Stored data entries
-.-.-

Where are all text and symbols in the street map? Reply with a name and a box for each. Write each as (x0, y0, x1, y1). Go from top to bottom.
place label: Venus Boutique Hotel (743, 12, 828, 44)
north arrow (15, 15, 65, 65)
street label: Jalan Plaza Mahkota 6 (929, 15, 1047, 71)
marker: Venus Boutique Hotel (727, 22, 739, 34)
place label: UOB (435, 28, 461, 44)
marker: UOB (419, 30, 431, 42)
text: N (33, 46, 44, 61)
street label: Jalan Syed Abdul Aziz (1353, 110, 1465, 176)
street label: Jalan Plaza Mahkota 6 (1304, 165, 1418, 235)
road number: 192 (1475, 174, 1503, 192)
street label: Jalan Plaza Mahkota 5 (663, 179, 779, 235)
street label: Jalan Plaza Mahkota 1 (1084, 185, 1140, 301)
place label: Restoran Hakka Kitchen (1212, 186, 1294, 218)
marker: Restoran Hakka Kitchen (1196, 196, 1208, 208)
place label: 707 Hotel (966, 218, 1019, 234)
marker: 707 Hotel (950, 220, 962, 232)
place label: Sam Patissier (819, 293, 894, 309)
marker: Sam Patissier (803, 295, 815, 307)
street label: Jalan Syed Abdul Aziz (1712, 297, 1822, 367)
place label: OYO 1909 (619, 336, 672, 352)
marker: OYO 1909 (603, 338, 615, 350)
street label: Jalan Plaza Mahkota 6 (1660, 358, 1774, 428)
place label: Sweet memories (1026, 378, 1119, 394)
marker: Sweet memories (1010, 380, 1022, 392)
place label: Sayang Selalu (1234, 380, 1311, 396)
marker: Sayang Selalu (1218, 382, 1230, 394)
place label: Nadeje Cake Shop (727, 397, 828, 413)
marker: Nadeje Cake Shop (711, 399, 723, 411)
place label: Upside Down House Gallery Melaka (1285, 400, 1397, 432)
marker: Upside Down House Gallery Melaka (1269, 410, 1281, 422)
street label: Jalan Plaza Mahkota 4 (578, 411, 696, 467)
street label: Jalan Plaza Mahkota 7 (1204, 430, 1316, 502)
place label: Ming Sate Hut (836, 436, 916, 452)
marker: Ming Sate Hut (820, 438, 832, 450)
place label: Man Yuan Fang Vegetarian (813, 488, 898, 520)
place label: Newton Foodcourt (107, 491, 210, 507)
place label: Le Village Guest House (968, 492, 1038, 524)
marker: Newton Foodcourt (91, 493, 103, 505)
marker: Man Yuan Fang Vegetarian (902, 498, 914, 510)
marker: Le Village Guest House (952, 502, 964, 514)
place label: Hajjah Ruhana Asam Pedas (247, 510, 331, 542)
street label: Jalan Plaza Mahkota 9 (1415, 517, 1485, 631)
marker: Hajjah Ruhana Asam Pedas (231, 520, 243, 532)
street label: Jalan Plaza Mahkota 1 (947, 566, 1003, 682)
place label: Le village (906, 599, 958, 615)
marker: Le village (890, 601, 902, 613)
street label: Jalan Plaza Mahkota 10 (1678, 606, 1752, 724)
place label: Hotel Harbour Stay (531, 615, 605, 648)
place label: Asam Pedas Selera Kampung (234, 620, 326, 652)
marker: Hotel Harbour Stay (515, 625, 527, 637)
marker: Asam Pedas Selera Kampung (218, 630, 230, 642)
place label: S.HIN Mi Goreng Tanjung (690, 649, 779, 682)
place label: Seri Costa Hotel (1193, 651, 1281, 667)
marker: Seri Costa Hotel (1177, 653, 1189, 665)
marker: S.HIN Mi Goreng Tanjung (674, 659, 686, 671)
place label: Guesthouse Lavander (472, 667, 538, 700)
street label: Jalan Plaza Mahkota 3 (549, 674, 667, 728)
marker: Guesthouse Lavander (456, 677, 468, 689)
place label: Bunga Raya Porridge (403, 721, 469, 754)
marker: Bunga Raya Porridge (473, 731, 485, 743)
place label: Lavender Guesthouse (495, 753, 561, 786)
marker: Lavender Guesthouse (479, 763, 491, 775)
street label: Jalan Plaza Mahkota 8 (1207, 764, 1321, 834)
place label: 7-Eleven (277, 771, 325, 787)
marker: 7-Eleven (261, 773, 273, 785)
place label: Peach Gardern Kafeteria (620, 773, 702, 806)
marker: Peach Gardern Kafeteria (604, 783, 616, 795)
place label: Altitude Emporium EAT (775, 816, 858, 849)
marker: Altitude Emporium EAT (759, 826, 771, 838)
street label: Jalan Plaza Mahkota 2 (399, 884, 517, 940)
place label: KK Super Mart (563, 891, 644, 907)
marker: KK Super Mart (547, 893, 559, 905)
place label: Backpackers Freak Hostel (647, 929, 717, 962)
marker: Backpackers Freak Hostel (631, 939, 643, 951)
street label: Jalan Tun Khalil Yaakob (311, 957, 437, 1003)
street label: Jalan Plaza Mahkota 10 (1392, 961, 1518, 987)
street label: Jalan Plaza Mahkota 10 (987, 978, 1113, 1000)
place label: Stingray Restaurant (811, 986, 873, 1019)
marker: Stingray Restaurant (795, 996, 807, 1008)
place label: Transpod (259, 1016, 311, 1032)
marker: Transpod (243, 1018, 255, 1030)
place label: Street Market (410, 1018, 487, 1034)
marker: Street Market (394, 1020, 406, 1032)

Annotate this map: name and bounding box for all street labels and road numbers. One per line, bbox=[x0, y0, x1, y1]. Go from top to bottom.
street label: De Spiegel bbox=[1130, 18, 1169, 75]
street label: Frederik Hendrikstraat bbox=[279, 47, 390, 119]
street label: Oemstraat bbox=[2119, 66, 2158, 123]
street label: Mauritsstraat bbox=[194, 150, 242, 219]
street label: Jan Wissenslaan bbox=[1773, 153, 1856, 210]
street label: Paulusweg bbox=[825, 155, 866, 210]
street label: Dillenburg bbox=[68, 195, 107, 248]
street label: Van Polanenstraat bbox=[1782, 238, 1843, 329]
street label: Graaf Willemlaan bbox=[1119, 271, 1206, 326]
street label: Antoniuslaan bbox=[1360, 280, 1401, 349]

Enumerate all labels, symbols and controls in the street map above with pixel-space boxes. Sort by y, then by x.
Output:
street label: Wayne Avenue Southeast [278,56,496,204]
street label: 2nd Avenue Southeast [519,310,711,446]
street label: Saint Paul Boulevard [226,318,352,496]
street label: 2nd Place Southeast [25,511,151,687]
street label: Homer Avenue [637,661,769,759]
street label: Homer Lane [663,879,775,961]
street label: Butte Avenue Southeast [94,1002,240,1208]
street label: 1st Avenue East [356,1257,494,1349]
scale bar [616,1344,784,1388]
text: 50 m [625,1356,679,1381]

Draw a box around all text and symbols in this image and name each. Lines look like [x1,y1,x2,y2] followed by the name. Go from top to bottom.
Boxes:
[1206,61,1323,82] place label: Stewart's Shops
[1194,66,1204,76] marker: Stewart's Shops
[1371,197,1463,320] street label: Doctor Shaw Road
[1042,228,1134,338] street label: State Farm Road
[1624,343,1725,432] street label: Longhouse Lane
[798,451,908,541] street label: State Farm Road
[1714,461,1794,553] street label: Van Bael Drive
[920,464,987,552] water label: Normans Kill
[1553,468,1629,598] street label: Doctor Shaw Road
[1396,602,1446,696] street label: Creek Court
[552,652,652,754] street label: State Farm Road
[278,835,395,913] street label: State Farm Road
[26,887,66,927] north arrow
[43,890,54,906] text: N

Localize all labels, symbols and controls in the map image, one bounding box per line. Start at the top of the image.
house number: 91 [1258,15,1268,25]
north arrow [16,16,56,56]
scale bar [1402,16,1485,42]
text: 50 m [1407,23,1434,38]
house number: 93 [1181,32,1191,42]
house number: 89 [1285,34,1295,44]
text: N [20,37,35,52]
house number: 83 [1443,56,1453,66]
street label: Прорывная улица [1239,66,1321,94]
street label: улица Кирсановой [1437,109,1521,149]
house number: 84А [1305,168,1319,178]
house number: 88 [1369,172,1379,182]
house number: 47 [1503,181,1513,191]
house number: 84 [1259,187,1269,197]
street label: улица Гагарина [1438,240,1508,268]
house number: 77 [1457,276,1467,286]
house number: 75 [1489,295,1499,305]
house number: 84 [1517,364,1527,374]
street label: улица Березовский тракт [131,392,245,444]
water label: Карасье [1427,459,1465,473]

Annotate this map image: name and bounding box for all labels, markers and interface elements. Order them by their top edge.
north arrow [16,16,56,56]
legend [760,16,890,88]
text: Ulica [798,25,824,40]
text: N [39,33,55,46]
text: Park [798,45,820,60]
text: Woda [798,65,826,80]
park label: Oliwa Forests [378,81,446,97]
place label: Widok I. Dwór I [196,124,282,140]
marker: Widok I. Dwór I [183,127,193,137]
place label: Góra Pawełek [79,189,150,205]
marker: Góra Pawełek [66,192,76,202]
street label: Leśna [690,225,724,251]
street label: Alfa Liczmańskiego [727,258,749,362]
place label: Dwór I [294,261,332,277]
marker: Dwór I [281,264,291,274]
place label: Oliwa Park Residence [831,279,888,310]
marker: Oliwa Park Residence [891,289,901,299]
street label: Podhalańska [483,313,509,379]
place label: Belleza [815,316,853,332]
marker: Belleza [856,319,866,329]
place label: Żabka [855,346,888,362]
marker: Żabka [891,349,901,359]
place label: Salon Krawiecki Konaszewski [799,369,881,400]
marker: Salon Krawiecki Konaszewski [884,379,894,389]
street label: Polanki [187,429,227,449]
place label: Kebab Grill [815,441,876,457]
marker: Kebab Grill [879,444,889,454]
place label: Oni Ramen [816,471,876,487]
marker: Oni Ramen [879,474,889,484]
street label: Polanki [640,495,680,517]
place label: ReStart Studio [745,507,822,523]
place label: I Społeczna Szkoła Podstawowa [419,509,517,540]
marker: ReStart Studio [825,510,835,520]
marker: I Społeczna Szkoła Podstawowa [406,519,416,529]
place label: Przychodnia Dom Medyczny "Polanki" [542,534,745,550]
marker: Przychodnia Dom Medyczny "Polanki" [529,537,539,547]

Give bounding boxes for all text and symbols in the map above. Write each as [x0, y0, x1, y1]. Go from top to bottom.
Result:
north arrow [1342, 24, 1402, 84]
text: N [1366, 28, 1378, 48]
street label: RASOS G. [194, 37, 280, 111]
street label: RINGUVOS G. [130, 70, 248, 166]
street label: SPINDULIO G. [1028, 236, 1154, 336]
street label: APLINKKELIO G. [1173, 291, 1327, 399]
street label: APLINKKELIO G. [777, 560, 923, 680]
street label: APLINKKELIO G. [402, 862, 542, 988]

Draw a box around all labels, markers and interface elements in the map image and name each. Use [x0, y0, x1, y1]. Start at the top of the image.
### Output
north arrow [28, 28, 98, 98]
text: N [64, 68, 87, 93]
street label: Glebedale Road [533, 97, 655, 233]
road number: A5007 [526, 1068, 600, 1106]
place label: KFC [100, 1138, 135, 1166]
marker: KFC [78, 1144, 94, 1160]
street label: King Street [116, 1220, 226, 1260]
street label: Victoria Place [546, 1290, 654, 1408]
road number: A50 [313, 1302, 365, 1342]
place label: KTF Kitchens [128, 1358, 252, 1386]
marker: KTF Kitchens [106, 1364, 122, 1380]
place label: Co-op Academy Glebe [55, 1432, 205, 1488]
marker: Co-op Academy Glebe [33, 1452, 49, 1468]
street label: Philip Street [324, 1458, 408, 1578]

-.-.-

What to produce
Exactly the lines from the one containing "Draw a box around all labels, markers" through the end of the records should be reproduced, and no others.

Solution for this problem
Draw a box around all labels, markers and interface elements in the map image and name each. Use [x0, y0, x1, y1]. Start at the top of the image.
### Output
north arrow [28, 28, 98, 98]
text: N [64, 68, 87, 93]
street label: Glebedale Road [533, 97, 655, 233]
road number: A5007 [526, 1068, 600, 1106]
place label: KFC [100, 1138, 135, 1166]
marker: KFC [78, 1144, 94, 1160]
street label: King Street [116, 1220, 226, 1260]
street label: Victoria Place [546, 1290, 654, 1408]
road number: A50 [313, 1302, 365, 1342]
place label: KTF Kitchens [128, 1358, 252, 1386]
marker: KTF Kitchens [106, 1364, 122, 1380]
place label: Co-op Academy Glebe [55, 1432, 205, 1488]
marker: Co-op Academy Glebe [33, 1452, 49, 1468]
street label: Philip Street [324, 1458, 408, 1578]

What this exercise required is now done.